Directions » Using the entries that follow, establish how many lines contain the word "курицы" and give only that figure.

# # # #

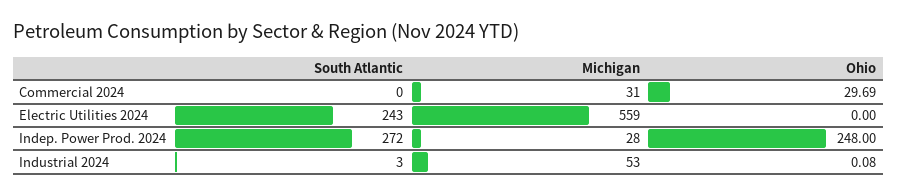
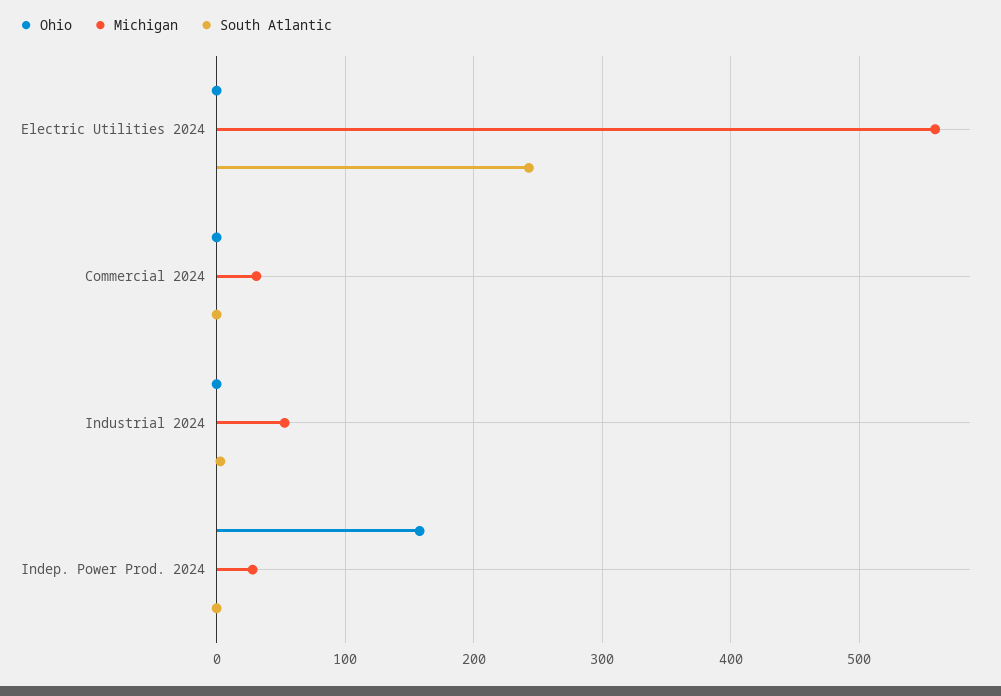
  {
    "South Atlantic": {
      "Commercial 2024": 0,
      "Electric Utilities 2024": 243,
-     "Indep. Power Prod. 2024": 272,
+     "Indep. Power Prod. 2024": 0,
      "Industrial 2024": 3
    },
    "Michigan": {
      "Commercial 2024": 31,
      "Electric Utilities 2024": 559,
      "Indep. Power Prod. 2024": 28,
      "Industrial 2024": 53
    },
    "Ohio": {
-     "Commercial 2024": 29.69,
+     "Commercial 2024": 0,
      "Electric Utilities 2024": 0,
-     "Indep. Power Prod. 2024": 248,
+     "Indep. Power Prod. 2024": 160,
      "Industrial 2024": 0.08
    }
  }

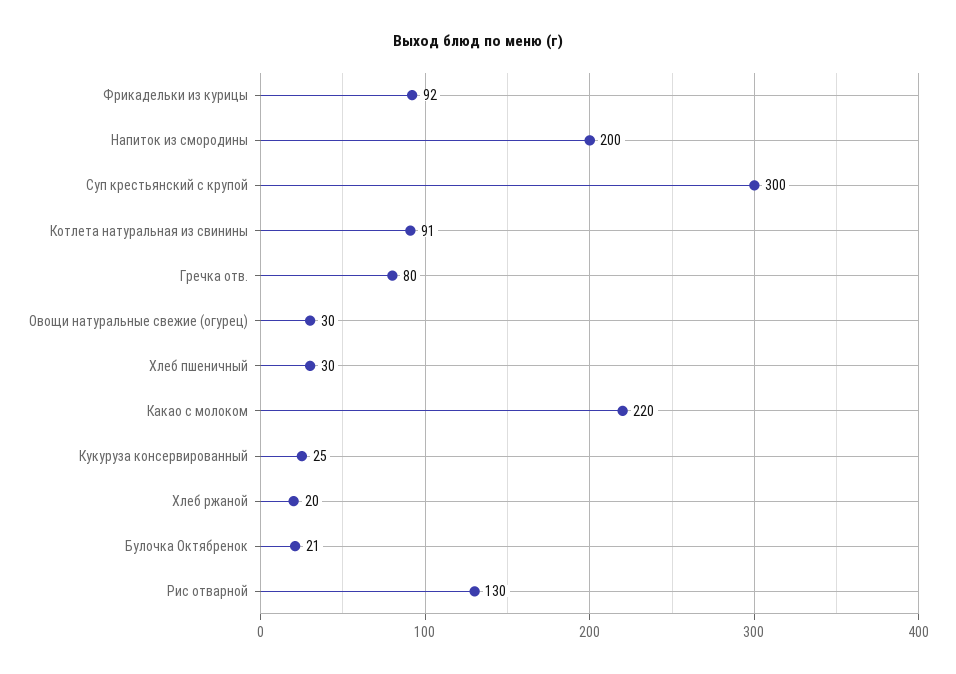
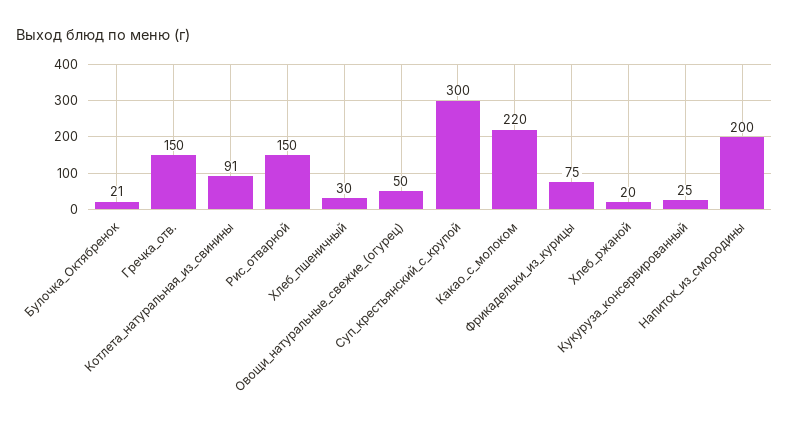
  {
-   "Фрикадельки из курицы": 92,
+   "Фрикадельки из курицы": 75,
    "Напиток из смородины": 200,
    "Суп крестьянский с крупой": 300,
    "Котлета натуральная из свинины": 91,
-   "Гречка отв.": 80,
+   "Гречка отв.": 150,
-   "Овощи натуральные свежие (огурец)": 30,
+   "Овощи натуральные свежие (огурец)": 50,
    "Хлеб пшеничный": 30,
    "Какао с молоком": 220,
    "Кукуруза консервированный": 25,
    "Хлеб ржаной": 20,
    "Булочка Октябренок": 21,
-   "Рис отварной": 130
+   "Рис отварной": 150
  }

# # # #

Answer space » 2